The Surgical Solutions segment revenues increased 12% (up 5.6% at CER) to $118 million on 18.4% international growth, driven by strong momentum in the Middle East and Europe. U.S. revenues increased 5.4%. The growth was backed by solid uptake of Integrated Table Motion and contribution from products like the iLED7 and the new TS 3000 Mobile Operating Table.
Reported gross margin in the fiscal second quarter was 49.3%, up 150 bps year over year. Despite a 1.6% increase in cost of revenue, the company witnessed gross margin expansion on account of a 4.7% rise in revenues. Adjusted gross margin grew 130 bps to 49.3% buoyed by the company’s initiatives like portfolio diversification, benefits from cost and sourcing efficiencies and product launches. Adjusted operating margin improved 120 bps to 16.2%.
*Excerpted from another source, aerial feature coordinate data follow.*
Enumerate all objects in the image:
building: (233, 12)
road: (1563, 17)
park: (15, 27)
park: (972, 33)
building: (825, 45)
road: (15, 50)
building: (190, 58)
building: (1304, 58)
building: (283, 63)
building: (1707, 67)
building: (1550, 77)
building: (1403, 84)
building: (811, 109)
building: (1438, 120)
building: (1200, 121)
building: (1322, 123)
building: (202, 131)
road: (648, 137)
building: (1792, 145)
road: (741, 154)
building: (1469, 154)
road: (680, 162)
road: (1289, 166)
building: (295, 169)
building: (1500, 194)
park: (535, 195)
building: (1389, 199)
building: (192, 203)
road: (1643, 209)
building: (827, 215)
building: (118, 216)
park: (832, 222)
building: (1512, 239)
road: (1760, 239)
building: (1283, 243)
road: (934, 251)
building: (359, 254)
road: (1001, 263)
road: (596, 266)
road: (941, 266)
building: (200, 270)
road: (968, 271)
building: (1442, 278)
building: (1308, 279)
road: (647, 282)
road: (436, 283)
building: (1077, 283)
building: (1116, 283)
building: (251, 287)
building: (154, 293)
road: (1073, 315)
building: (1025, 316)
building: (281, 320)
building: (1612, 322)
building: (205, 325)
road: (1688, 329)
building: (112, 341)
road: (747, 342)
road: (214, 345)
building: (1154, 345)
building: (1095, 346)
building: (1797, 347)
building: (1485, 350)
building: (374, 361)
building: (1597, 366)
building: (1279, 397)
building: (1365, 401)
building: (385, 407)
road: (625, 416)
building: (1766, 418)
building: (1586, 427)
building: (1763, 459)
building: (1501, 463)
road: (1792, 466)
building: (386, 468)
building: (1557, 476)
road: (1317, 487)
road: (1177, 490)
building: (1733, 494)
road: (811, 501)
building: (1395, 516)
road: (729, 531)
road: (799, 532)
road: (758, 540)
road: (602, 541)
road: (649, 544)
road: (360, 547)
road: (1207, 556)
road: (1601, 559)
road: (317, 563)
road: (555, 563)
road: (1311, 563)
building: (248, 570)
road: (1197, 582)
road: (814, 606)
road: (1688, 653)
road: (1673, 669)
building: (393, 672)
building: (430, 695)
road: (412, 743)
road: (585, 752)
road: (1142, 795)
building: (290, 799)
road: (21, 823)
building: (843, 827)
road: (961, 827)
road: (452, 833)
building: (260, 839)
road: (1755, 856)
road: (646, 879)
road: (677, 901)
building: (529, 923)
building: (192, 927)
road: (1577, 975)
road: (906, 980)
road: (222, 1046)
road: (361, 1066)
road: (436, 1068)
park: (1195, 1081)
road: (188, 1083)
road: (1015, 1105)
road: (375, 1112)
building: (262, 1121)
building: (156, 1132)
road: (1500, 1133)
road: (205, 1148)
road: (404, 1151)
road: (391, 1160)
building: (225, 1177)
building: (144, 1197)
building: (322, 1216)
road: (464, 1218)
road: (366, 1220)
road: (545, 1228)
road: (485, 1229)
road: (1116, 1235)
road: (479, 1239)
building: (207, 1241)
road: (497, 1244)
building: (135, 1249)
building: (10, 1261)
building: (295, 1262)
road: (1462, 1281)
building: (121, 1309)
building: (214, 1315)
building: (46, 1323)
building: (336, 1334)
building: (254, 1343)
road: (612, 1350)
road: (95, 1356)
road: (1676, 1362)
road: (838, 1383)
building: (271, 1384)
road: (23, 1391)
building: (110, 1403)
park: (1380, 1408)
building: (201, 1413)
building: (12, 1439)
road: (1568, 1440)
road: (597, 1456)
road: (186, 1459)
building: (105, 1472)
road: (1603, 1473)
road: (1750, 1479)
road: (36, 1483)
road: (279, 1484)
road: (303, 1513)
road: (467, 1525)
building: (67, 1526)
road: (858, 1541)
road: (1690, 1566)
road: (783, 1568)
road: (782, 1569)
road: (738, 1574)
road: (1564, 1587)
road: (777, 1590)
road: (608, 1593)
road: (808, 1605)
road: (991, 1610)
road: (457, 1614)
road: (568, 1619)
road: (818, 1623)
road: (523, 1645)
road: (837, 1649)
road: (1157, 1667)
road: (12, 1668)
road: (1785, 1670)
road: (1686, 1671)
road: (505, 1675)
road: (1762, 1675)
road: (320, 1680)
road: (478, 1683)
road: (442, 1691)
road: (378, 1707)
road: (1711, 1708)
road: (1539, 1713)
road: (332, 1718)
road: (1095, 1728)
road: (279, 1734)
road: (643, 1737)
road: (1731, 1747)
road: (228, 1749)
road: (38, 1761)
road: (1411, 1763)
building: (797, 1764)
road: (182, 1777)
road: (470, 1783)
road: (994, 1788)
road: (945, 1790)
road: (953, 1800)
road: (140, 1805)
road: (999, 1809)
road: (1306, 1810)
In view of a promising second-quarter performance, Hill-Rom has updated its fiscal 2018 earnings guidance and has also provided the third-quarter estimates.
For the full year, the company continues to expect revenue growth of 3-4% on a reported basis (up 2-3% at CER). Excluding foreign currency, Mortara, divestitures and other non-strategic assets, the company continues to expect core revenue growth of 3%. The Zacks Consensus Estimate for fiscal 2018 revenues is pegged at $2.85 billion.
Hill-Rom now expects adjusted earnings per share for fiscal 2018 in the range of $4.60-$4.65 compared with the previous range of $4.57-$4.65. The Zacks Consensus Estimate for fiscal 2018 earnings is pegged at $4.62, within the company’s guided range.
For the third quarter, Hill-Rom expects revenue growth of around 3% on a reported basis (or approximately 1% at CER). Core revenues are expected to increase 3-4% year over year. The company expects adjusted earnings per share of $1.12-$1.14. The Zacks Consensus Estimate for third-quarter earnings stands at $1.18 on revenues of $709.9 million. Our consensus estimate for earnings is above the company’s guided range.
How Have Estimates Been Moving Since Then?
In the past month, investors have witnessed a downward trend in fresh estimates. There have been five revisions lower for the current quarter.
Hill-Rom Holdings, Inc. Price and Consensus
At this time, HRC has an average Growth Score of C, a grade with the same score on the momentum front. Charting a somewhat similar path, the stock was allocated a grade of B on the value side, putting it in the top 40% for this investment strategy.
Overall, the stock has an aggregate VGM Score of B. If you aren't focused on one strategy, this score is the one you should be interested in.
Based on our scores, the stock is more suitable for value investors than those looking for growth and momentum.
Estimates have been broadly trending downward for the stock and the magnitude of these revisions indicates a downward shift. Notably, HRC has a Zacks Rank #3 (Hold). We expect an in-line return from the stock in the next few months.